▸ **Material for this task**:
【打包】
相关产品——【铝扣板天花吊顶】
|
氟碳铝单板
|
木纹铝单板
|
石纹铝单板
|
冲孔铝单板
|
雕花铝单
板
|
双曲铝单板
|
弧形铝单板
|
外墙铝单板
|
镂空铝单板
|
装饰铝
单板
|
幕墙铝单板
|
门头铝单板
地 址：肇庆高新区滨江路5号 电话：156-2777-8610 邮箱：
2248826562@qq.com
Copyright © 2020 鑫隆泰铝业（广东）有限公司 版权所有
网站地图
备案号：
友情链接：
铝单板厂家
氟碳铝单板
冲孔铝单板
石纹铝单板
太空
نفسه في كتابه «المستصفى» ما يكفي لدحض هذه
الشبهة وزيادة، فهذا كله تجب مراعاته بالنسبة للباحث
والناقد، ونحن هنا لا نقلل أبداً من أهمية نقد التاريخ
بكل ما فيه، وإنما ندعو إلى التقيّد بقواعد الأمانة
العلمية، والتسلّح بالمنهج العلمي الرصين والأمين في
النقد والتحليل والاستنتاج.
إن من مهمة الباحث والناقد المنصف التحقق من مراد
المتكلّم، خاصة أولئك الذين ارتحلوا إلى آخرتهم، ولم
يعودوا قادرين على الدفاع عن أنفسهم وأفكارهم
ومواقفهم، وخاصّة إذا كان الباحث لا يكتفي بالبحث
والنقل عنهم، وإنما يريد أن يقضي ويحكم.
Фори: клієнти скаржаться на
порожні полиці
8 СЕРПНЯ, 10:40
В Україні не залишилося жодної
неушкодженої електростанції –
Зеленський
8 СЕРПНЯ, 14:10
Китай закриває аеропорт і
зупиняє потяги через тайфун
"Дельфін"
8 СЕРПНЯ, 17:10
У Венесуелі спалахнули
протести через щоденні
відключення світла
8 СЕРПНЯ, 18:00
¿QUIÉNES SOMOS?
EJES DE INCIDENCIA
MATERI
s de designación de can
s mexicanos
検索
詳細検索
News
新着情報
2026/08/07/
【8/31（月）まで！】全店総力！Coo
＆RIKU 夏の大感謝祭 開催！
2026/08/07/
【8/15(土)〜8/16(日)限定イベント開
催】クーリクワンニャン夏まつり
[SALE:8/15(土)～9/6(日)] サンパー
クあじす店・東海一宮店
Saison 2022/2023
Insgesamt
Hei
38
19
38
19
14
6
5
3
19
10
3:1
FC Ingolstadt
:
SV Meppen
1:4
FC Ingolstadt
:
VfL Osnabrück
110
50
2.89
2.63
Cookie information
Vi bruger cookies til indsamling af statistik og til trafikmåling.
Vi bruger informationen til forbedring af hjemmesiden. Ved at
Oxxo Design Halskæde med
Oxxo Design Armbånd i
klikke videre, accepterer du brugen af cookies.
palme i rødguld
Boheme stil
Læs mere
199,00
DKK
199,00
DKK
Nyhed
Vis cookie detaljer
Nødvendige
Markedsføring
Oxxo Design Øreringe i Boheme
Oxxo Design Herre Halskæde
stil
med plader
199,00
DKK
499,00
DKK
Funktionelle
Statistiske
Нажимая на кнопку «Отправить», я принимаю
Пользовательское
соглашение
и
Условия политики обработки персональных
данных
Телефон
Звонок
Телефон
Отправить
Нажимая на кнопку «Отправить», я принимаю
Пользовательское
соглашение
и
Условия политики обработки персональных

▸ **Task to carry out**:
Everything from the line containing "催】クーリクワンニャン夏まつり" to the last line of the material above should be printed exactly, both ends included.

▸ **Your response**:
催】クーリクワンニャン夏まつり
[SALE:8/15(土)～9/6(日)] サンパー
クあじす店・東海一宮店
Saison 2022/2023
Insgesamt
Hei
38
19
38
19
14
6
5
3
19
10
3:1
FC Ingolstadt
:
SV Meppen
1:4
FC Ingolstadt
:
VfL Osnabrück
110
50
2.89
2.63
Cookie information
Vi bruger cookies til indsamling af statistik og til trafikmåling.
Vi bruger informationen til forbedring af hjemmesiden. Ved at
Oxxo Design Halskæde med
Oxxo Design Armbånd i
klikke videre, accepterer du brugen af cookies.
palme i rødguld
Boheme stil
Læs mere
199,00
DKK
199,00
DKK
Nyhed
Vis cookie detaljer
Nødvendige
Markedsføring
Oxxo Design Øreringe i Boheme
Oxxo Design Herre Halskæde
stil
med plader
199,00
DKK
499,00
DKK
Funktionelle
Statistiske
Нажимая на кнопку «Отправить», я принимаю
Пользовательское
соглашение
и
Условия политики обработки персональных
данных
Телефон
Звонок
Телефон
Отправить
Нажимая на кнопку «Отправить», я принимаю
Пользовательское
соглашение
и
Условия политики обработки персональных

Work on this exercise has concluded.